Problems with backlog and delay in the Court of Appeal is well known to commercial practitioners. The backlog of cases waiting to be heard (at both the permission stage and on substantive appeal) is continuing to grow, as there is a significant shortfall in the amount of judicial time available to deal with the increased amount of work coming into the court each year.
With zero prospect of increasing judicial resources (according to the Master of the Rolls), another solution has become a necessity. Accordingly, a package of reforms aimed at reducing the court’s growing workload was put to the judges of the court in March this year.
That package included proposals for internal administrative changes within the court (such as increasing the number of judicial assistants) as well as legislative measures to re-route certain appeals to the High Court. There were also two key proposals, which would involve changes to the Civil Procedure Rules (CPR), namely:
- Removing the automatic right to an oral renewal of permission to appeal applications that have been refused on paper.
- Raising the threshold test for permission to appeal to the Court of Appeal from a “real prospect of success” to a “substantial prospect of success”.
The first of those changes is to be introduced from 3 October 2016, under CPR changes effected by the Civil Procedure (Amendment No. 3) Rules 2016.
The second proposal to raise the threshold test for permission to appeal from a “real” to a “substantial” prospect of success has not yet been approved by the Civil Procedure Rule Committee (CPRC) and has been “adjourned for further review”.
Removal of right to oral renewal on permission applications
Under the new CPR 52.5, the default position is that permission applications will be determined on paper, unless the judge exercises discretion to “call in” the application for an oral hearing. Judges will have a duty to do so if they are of the opinion that they cannot fairly determine the application on paper.
The CPRC has expressed concern that this change will result in a denial of justice through meritorious appeals being wrongly excluded at the permission stage on the decision of one Lord Justice on the papers.

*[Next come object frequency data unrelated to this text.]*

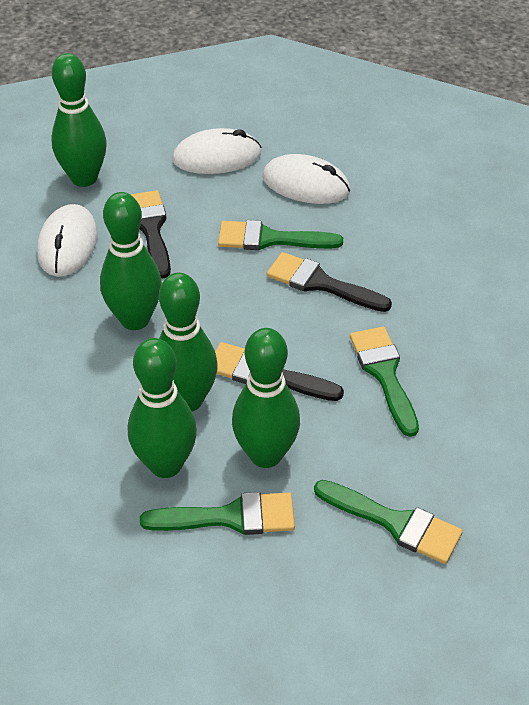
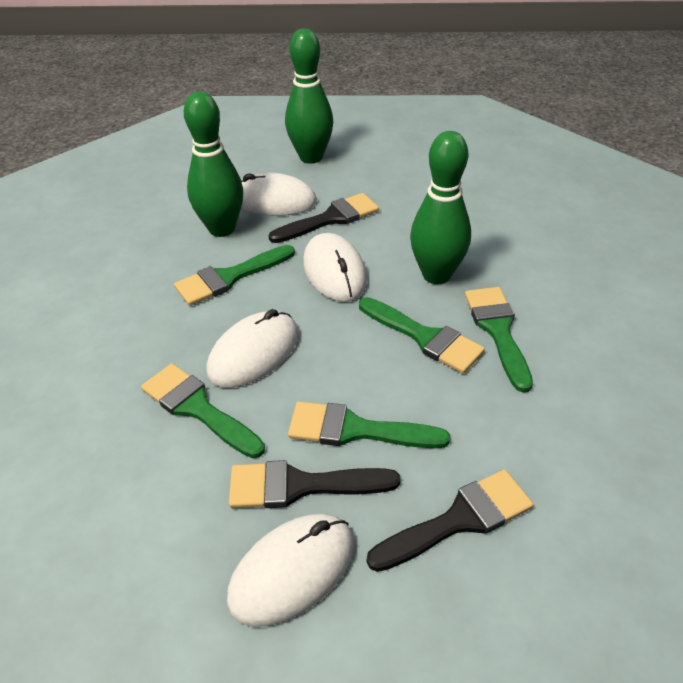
green bowling pin: 5 -> 3
green brush: 4 -> 5
white mouse: 3 -> 4

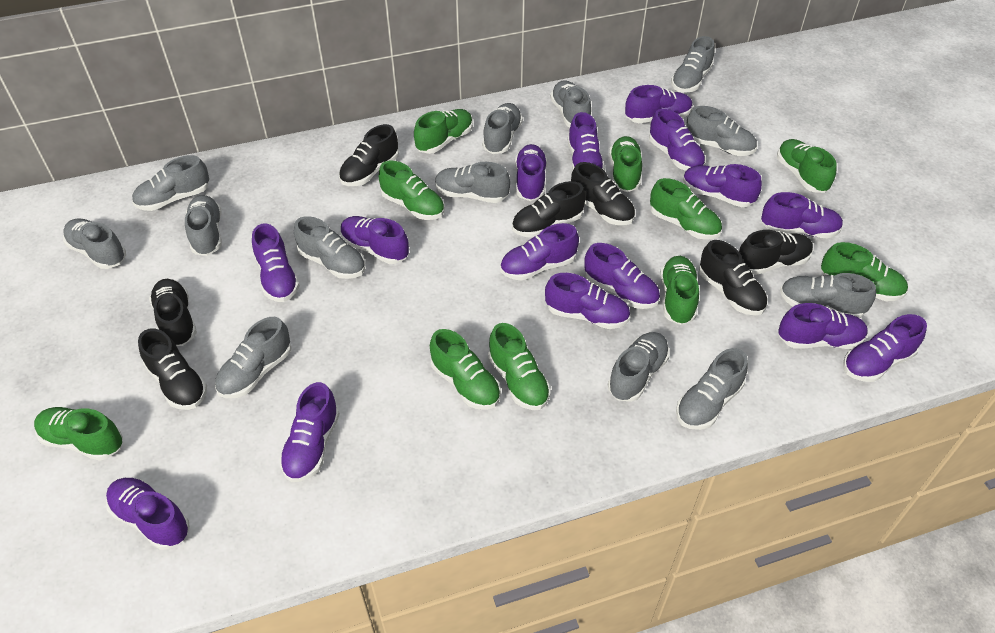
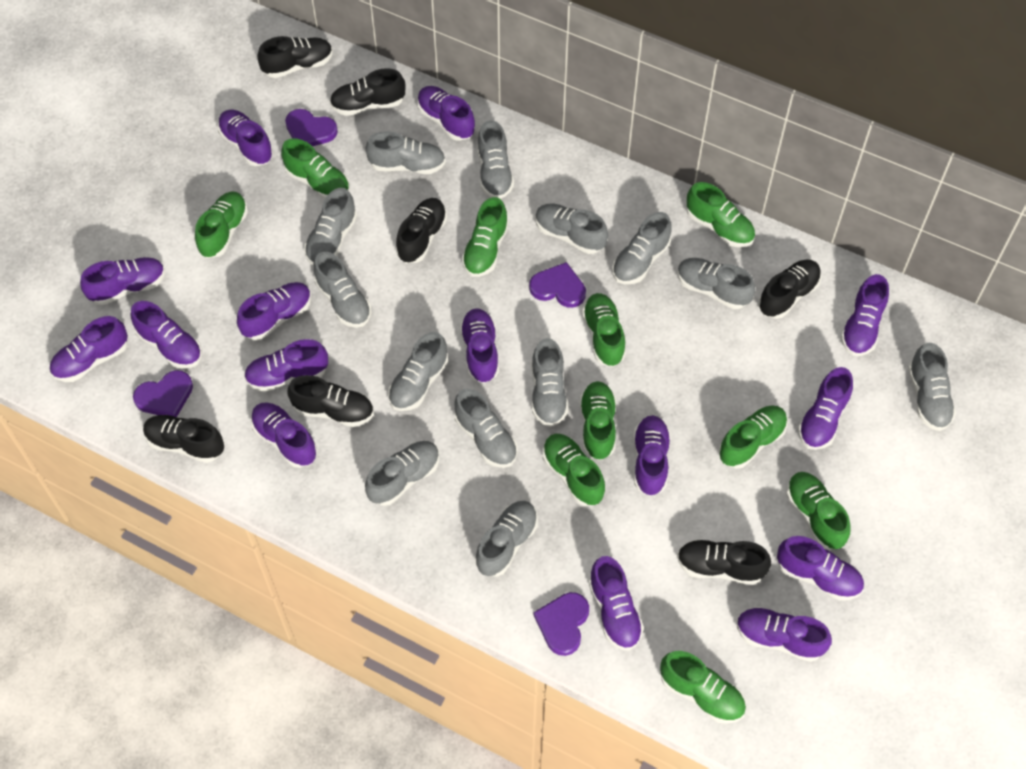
purple heart: 0 -> 4

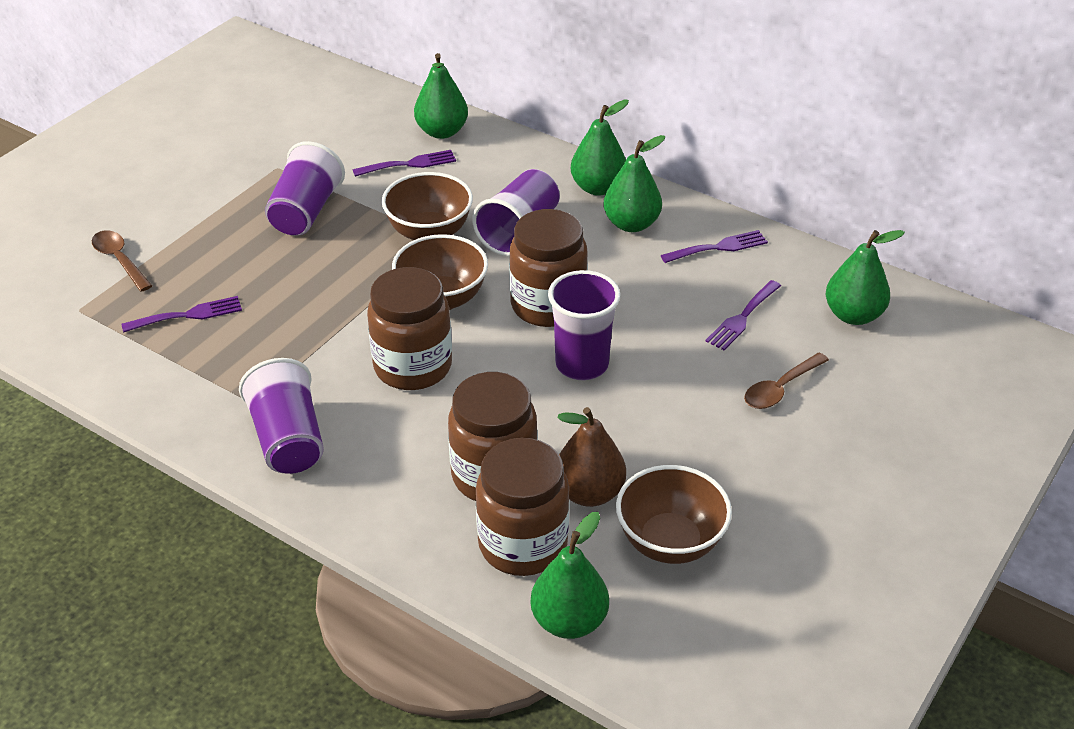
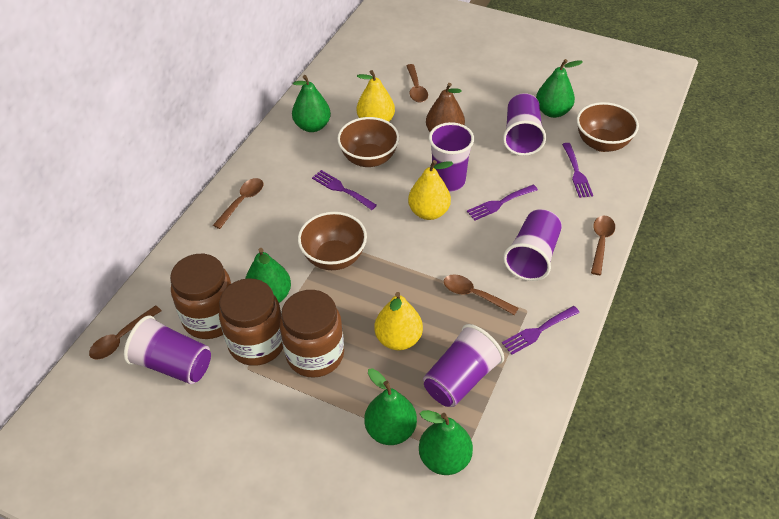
brown jar: 4 -> 3
brown spoon: 2 -> 5
purple cup: 4 -> 5
yellow pear: 0 -> 3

That is arguably of increasing importance with the growing numbers of litigants in person.
It will be interesting to see how many permission applications will be "called in" for oral hearing, as judges adjust to a system where they must be conscious that a decision to refuse permission on the papers will be the end of the line for a would-be appellant.
Raising the threshold for appeals
In practice, the distinction between a “real” prospect of success and a “substantial” would be highly susceptible to the subjective views of the individual judge considering the application.
Further, there is force in the argument that raising the threshold has the potential to undermine the court’s broader role in clarifying and shaping the law. For example, as the Bar Council noted in its consultation response (which opposed any change to the threshold), one must wonder whether an important case such as Denton v TH White would have ever made its way to the Court of Appeal if the appellant had been required to show a substantial prospect of success.
On the face of it, it seems unlikely that prospective appellants would be dissuaded from pursuing an appeal purely out of concern that it might be adjudged to fall within the band between a “real” and “substantial” prospect. Accordingly, such a change may not have any significant impact on the number of cases in which permission is sought.
It remains to be seen whether there is appeal to the new appeals processes. Watch this space.